How do I know how many matrix operations a GPU can do in parallel?

478 Views Asked by At

I'm using a JS library called GPU.js. Used like so:

const gpu = new GPU();
const multiplyMatrix = gpu.createKernel(function(a, b) {
    let sum = 0;
    for (let i = 0; i < 512; i++) {
        sum += a[this.thread.y][i] * b[i][this.thread.x];
    }
    return sum;
}).setOutput([512, 512]);

But since I work with the GPU not through a low level protocol like CUDA or OpenGL, but through a few layers of abstraction, namely GPU.js on top of WebGL, I didn't really have to learn the lower level fundamentals of how exactly the matrix operations get assembled on the hardware.

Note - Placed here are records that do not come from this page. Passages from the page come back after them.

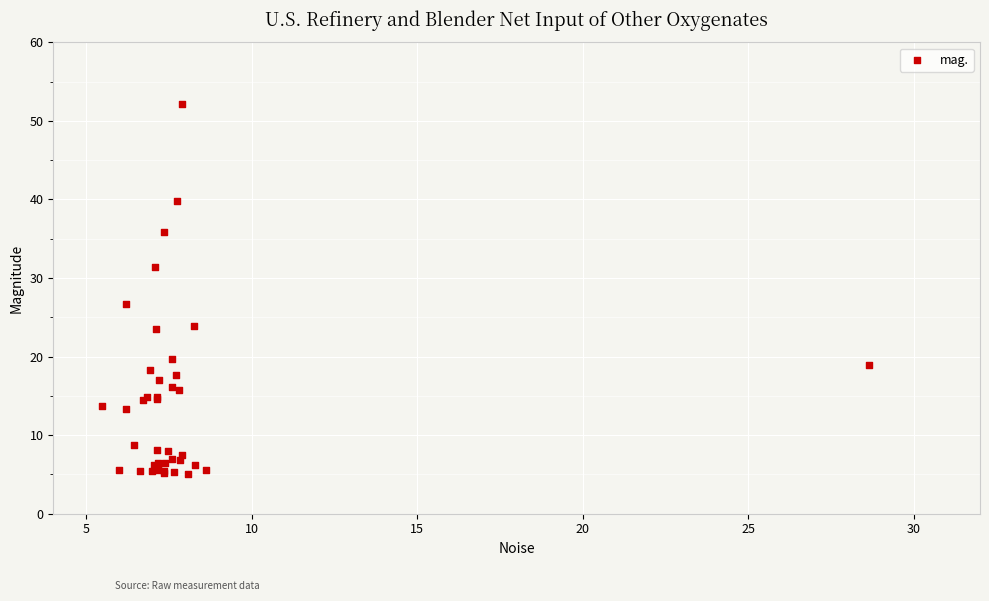

What Y value in the scatter plot is closest to 28?

26.7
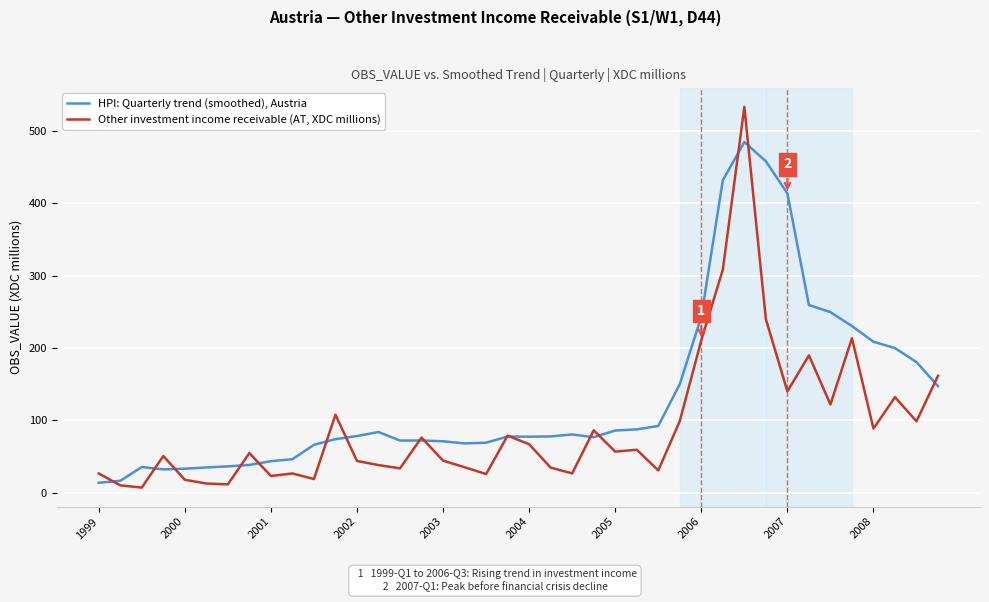

What are all the series names shown in the legend?

HPI: Quarterly trend (smoothed), Austria, Other investment income receivable (AT, XDC millions)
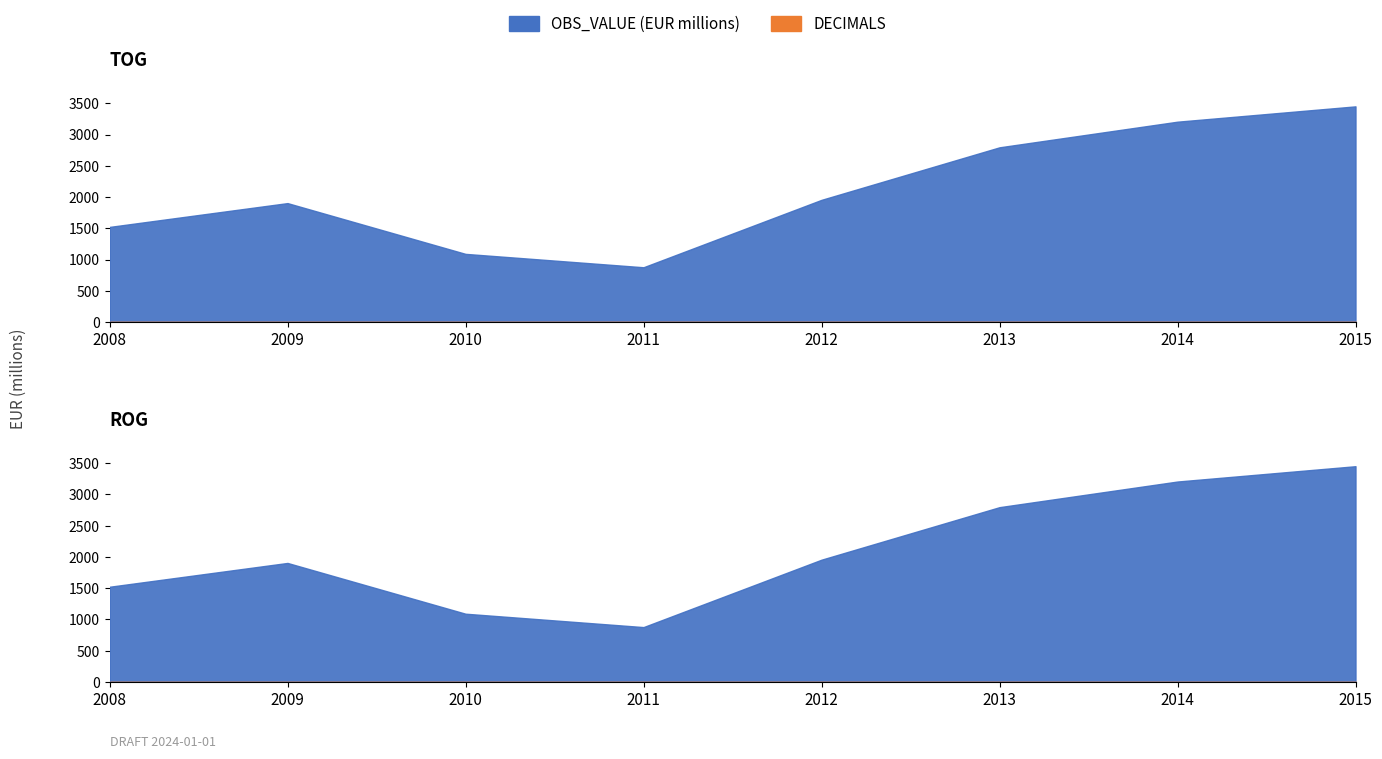

Which has a higher value, 2009 or 2014?

2014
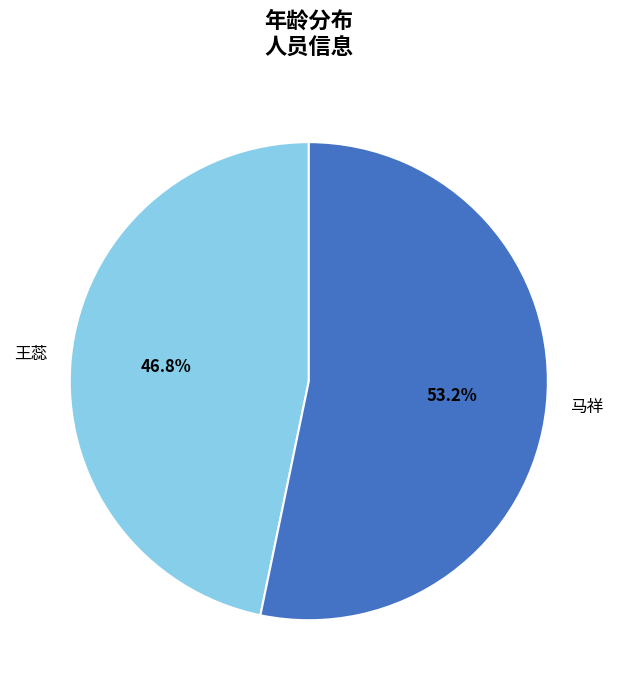

To the nearest percent, what is the average slice percentage?

50%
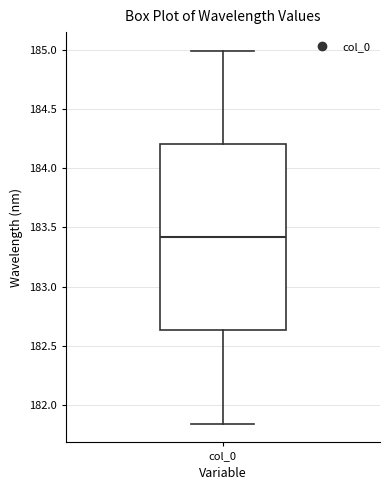

Transcribe this box plot: give where the median line is, the range the box spans, and where the two whiskers end, as read against the y-axis. The values are not printed on the chart, so give them approximately, as read against the axis.

median 183.40, box 182.65 to 184.20, whiskers 181.85 to 185.00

But I notice that with GPU.js, each GPU has a limit to how large of a matrix I can operate on, usually limited to the maximum screen resolution the GPU supports. So if I had to guess, I would think the maximum number of matrix operations I can execute at one time in parallel on a GPU is 7680 x 4320 x 3 (width x height x 3 color channels), with the RTX 3080 for example:

enter image description here

So I'd guess my limit on that card would be:

.setOutput([7680, 4320, 3]);

Edit:

This can't be right since the max resolution spec on every gen of Nvidia GPUs: 1000, 2000, 3000 series have all been constant, and the clock speed has stayed nearly the same as well, it's the CUDA core count that's increased, and it would seem that would be increasing the max number of concurrent matrix ops the card is capable of per second, based on the number of threads per core (ref 7m52s), but even looking at the docs I'm not sure how to figure out what that is, or if it's even that simple.

How can I figure my maximum matrix operation size that the GPU can handle in one parallel pass?

1

There are 1 best solutions below

8
On

It seems that

gl.getParameter(gl.MAX_TEXTURE_SIZE)

may be the correct answer, but I'm still not sure how we can find out how to calculate that for cards by their documentation. It seems like it would be cuda core count * thread count per core based on the architecture (7m52s).